En 2020, l’idée d’une occupation transitoire avait circulé, mais elle est aujourd’hui totalement écartée.

« On a fait des audits qui démontrent que le bâtiment n’est pas dans d’aussi bonnes conditions que ce qu’on supposait », révèle la mairesse d’Ahuntsic-Cartierville, Emilie Thuillier.

Elle rappelle ce qui s’est passé avec le bâtiment des sœurs de la Providence qui est converti actuellement en centre communautaire et culturel pour Cartierville. Après l’acquisition en 2016, il a fallu attendre cinq ans pour pouvoir lancer un grand projet de transformation et surtout de mise aux normes alors que la bâtisse semblait en excellent état.

« Cela va être un peu la même chose. Mais l’édifice est en moins bonne condition, il est plus petit », admet-elle.

Un sous-comité lié au bureau de projet partagé qui regroupe la Ville, l’arrondissement et le milieu communautaire pour le développement du futur écoquartier Louvain Est planche sur le sujet.

« Il devrait présenter plusieurs scénarios d’occupation cet automne », indique Mme Thuillier.

Cela signifie que les locaux ne seront pas prêts à accueillir les organismes communautaires, ni cette année ni l’année prochaine.
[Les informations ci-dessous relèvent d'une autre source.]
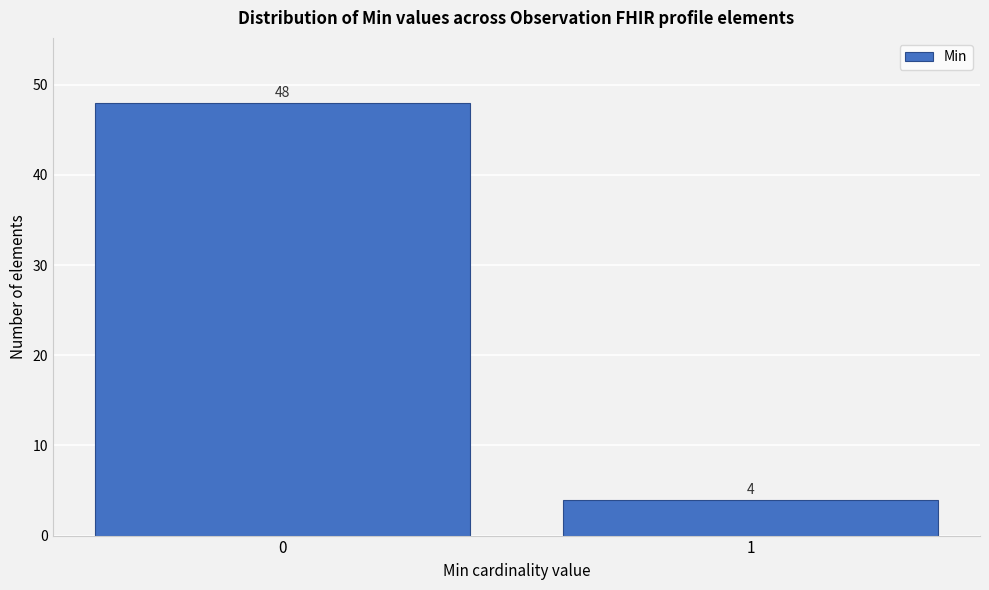

Reading right to left, what are all the values shown in this chart?

1=4	0=48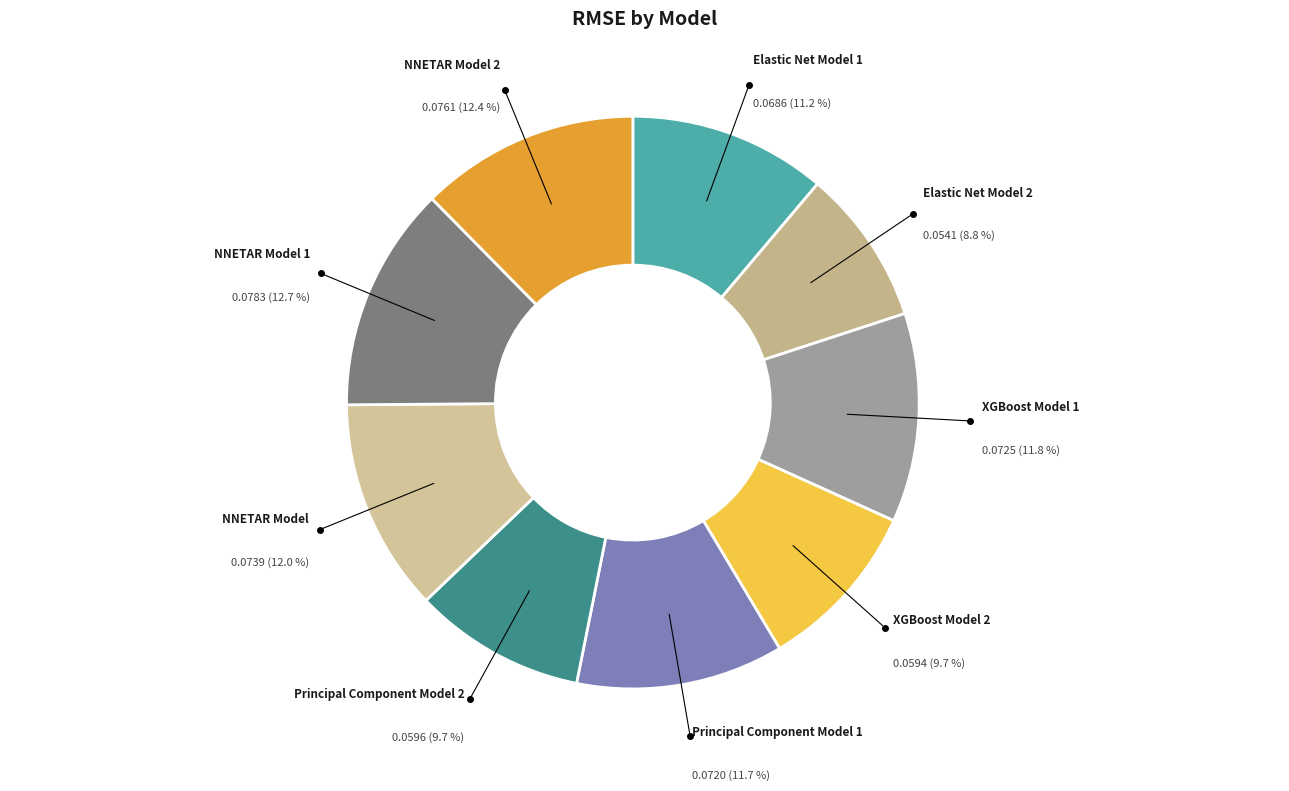

Count the number of slices in the pie.

9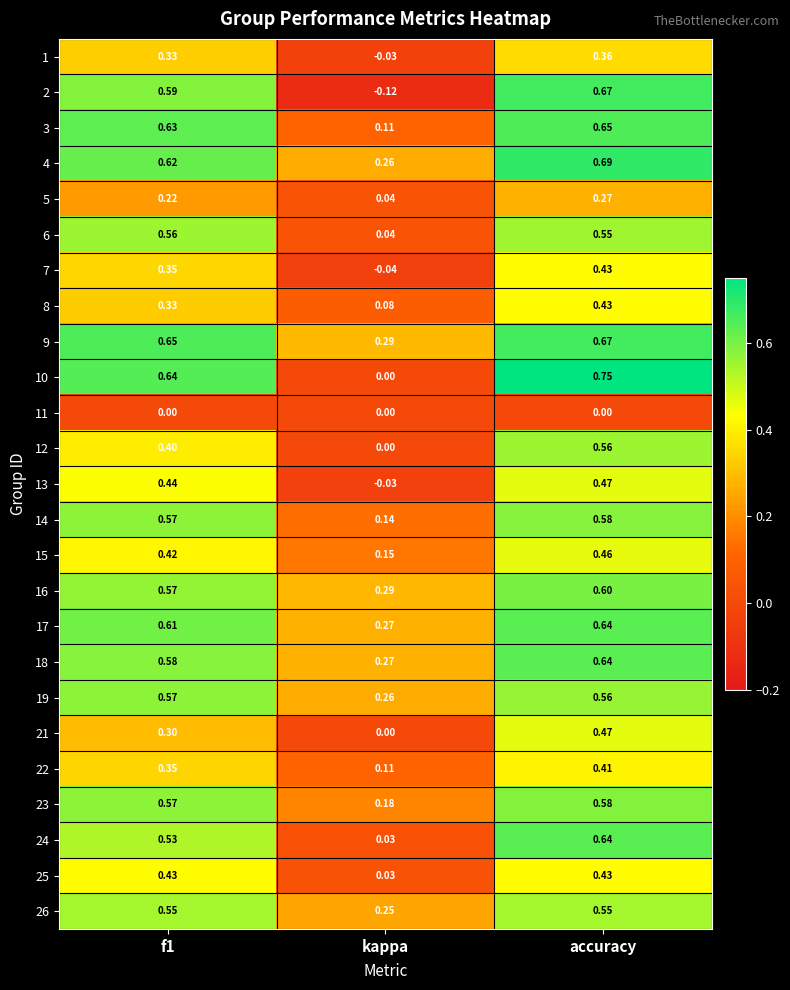

At which label is 15 closest to 0?

kappa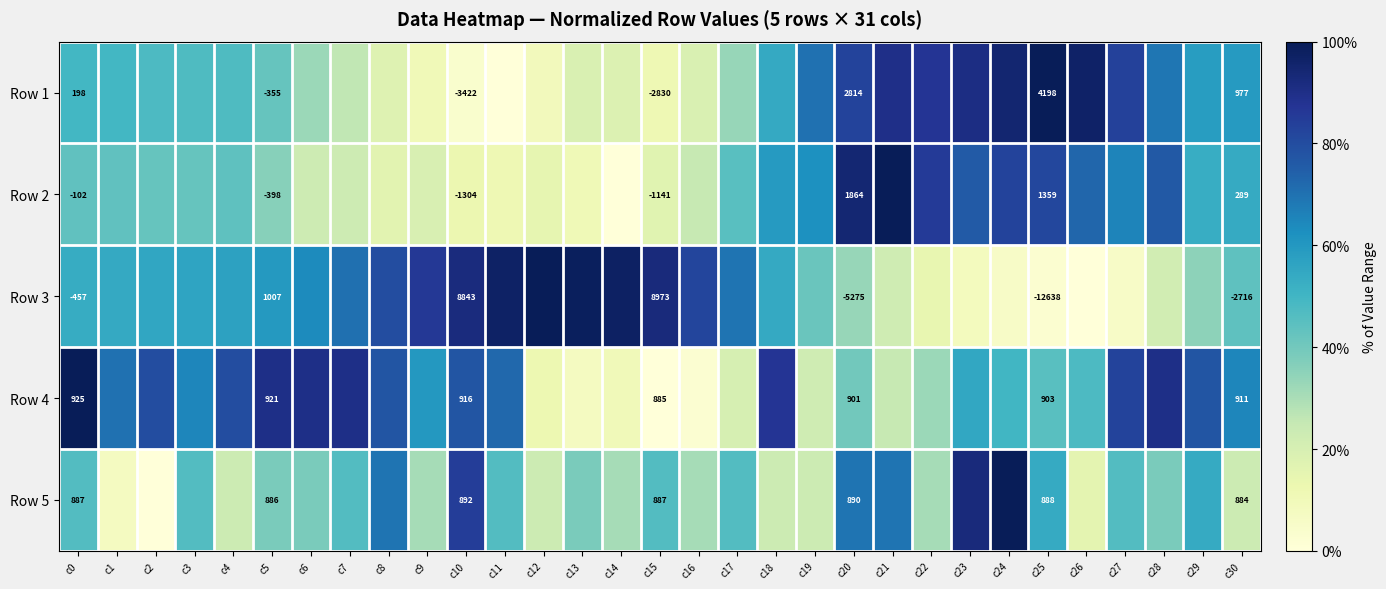

How many categories are shown in the chart?

31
Il faut rappeler qu’en 2013, l’ancêtre du CSSDM, qui était la Commission scolaire de Montréal, avait expulsé quasi manu militari les organismes de Cartierville, hébergé alors à l’école Victor-Doré. Ils sont à ce jour dans des locaux privés, loués par l’arrondissement qui règle la totalité de la facture.

Une telle solution serait envisageable en cas d’urgence, mais le directeur de Solidarité Ahuntsic craint que cela éloigne la population des services.

Pour la mairesse, il est indispensable de permettre aux organismes de continuer de travailler dans la quiétude.